___ Provided passage ___
Heavy daytime showers yesterday caused havoc in St Augustine, Mt Lambert and environs as floodwaters rose to over four feet in height, leaving behind rubbish and other debris. Tunapuna, St Joseph, Curepe, San Juan, Pasea Road and Golden Grove Road were affected by the rain, which lasted over an hour. Students at the University of the West Indies, St Augustine, said they were stranded by floodwaters. The library was closed because of flooding and the electrical problems it caused.
Students at the Arthur Lok Jack Graduate School of Business were evacuated after a drain at the front overflowed. The Maternity Hospital and other sections of the Eric Williams Medical Sciences Complex were flooded but the waters subsided. Traffic came to a standstill along the Eastern Main Road and the Priority Bus Route.
This came after the Meteorological Office forecast a day of moderate to heavy showers and thundershowers which would affect parts of Trinidad. The release said showery activity associated with a tropical wave would lead to street and flash-flooding. When a T&T Guardian team visited Second Avenue, Mt Lambert, residents were busy removing debris from their property and hosing down their walkways.
___
§ What you need to do:
• A. Repeat, word for word, the part of the flooding report that opens with the words containing "Students at the Arthur" and closes with "down their walkways.".
• B. Go on with the report on the flooding in St Augustine and Mt Lambert, picking up after its final sentence.
___ Records ___
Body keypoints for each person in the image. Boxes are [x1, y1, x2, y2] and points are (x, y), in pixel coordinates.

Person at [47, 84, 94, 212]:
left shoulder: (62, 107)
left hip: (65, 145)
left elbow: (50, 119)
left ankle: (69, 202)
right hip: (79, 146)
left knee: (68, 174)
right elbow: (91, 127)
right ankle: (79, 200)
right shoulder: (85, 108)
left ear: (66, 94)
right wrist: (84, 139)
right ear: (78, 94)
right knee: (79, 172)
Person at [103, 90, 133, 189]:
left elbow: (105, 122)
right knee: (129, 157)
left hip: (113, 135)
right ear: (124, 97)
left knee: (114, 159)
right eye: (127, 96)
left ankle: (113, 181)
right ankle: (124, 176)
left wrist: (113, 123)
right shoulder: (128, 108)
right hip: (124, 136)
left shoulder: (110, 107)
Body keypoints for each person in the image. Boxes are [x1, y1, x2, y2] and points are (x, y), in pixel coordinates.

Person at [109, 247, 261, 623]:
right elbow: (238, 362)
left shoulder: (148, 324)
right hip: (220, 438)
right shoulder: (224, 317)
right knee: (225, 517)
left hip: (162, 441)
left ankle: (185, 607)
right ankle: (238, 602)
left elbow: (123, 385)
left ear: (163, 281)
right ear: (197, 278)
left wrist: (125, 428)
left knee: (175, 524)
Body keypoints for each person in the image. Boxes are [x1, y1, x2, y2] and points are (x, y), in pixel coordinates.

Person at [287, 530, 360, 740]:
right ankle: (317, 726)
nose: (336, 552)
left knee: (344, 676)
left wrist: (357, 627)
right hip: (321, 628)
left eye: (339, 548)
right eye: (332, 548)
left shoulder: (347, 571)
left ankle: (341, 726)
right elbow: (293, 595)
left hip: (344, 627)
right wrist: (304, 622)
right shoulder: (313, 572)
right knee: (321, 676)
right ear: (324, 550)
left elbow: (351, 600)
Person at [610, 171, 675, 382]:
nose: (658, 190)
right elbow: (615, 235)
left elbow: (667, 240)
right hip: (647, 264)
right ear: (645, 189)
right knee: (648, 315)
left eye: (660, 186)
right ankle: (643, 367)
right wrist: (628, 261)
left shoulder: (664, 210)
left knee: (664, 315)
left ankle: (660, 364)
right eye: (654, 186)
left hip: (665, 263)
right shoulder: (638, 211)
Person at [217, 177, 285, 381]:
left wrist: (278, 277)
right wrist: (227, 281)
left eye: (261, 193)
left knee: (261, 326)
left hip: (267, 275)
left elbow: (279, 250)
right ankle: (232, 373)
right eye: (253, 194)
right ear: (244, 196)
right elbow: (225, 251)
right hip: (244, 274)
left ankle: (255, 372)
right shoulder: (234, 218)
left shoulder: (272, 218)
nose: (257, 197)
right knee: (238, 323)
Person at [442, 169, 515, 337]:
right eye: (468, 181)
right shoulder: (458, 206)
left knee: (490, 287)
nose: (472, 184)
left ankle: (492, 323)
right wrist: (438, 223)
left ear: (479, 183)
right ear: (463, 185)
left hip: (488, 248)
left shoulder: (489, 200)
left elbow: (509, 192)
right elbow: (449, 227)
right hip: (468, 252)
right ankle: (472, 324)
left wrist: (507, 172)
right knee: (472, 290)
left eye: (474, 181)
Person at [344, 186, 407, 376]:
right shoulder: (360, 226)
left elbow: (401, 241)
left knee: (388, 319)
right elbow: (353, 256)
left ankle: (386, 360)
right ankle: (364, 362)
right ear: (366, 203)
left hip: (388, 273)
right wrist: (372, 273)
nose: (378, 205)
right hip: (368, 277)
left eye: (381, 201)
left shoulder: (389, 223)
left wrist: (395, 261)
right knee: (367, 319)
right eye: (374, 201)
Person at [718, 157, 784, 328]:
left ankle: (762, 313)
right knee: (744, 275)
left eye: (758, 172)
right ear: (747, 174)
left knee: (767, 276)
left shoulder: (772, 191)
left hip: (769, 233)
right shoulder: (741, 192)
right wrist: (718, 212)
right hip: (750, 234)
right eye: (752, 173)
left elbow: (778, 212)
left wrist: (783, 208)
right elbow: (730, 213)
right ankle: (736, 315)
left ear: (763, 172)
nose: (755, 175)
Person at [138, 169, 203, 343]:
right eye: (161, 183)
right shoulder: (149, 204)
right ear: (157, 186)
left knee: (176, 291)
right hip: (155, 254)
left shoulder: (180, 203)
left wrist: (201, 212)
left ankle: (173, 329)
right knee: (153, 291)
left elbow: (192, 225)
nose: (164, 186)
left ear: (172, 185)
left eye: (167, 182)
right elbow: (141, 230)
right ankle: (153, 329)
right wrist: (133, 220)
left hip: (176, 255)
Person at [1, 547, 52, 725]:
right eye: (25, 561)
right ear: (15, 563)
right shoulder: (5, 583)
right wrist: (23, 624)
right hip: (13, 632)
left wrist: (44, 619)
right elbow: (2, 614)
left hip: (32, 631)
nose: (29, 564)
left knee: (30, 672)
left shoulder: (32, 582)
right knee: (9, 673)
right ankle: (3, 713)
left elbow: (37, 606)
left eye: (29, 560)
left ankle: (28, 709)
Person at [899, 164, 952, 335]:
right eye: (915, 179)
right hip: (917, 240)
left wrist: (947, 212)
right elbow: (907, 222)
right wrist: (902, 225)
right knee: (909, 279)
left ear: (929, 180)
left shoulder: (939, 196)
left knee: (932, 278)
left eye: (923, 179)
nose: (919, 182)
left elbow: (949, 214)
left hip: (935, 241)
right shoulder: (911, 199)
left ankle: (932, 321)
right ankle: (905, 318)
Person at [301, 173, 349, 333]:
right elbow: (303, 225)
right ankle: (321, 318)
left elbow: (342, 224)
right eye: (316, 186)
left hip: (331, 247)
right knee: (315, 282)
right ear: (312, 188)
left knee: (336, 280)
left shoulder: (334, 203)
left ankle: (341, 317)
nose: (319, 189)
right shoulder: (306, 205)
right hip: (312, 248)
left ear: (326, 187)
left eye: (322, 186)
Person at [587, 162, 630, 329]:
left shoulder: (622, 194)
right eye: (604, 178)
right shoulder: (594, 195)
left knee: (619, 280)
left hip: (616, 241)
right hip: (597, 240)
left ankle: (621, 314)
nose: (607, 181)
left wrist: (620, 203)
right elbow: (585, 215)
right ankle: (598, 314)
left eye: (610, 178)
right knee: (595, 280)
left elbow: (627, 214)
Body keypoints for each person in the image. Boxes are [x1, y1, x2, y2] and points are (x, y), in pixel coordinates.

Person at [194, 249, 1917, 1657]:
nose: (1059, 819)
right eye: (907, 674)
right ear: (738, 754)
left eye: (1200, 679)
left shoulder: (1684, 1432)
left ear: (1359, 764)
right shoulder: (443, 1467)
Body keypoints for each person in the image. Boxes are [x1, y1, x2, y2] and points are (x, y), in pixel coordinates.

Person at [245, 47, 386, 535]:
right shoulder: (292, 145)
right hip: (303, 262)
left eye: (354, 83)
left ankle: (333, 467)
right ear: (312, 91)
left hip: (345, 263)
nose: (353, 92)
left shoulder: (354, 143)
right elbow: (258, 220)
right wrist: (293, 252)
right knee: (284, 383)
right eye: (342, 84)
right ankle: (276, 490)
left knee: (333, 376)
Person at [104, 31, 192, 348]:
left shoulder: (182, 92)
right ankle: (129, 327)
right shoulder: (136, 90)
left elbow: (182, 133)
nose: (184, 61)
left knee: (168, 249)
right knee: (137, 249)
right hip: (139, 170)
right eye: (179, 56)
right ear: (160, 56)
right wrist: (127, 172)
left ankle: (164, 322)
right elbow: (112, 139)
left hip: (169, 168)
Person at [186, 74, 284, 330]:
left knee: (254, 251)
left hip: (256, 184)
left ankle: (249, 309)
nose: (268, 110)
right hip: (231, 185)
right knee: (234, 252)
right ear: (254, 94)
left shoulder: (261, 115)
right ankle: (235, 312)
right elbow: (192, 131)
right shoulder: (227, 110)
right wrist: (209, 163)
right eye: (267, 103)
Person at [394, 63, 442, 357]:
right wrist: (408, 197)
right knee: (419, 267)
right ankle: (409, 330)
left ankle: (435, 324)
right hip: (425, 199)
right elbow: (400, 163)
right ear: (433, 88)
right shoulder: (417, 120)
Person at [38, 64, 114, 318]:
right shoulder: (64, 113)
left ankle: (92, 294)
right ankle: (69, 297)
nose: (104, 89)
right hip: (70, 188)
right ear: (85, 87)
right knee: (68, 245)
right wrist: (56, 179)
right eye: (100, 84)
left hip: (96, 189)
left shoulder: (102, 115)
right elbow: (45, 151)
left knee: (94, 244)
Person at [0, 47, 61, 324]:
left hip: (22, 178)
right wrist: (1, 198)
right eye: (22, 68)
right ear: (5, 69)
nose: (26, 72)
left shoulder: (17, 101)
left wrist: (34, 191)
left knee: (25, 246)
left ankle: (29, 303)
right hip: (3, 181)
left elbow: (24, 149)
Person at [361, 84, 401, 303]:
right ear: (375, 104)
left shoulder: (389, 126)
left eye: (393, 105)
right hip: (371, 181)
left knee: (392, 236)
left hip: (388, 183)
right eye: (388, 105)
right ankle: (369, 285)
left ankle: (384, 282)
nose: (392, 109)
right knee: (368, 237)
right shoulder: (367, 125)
___
§ Task-by-task answers:
• A.
Students at the Arthur Lok Jack Graduate School of Business were evacuated after a drain at the front overflowed. The Maternity Hospital and other sections of the Eric Williams Medical Sciences Complex were flooded but the waters subsided. Traffic came to a standstill along the Eastern Main Road and the Priority Bus Route.
This came after the Meteorological Office forecast a day of moderate to heavy showers and thundershowers which would affect parts of Trinidad. The release said showery activity associated with a tropical wave would lead to street and flash-flooding. When a T&T Guardian team visited Second Avenue, Mt Lambert, residents were busy removing debris from their property and hosing down their walkways.

• B.
Harold Farrow, 91, said flooding was not new to the area and he kept sandbags to prevent water from entering his premises. Kyle Gooding was busy washing away mud from his property. “Every time it rain it has floods here,” he said. Aiyegoro Ome, foundation member of the National Joint Action Committee, who lives in the area, said it was a problem the community had for 60 years.
“We have been complaining about this issue and it has been going on for 60 years. The Allen Peter drain has not been dredged in the past two years and the corporation and the Ministry of Works says it is not their responsibility,” he said. Christiana Persad-Longchallon said during the wee hours of the morning she would have to get up and move her car.
“Now it is debris that coming into the yard. One year I saw a mattress and another year the water was so deep I only saw the bonnet of the car,” she said. Staff at the Tunapuna/Piarco Regional Corporation said the water quickly subsided.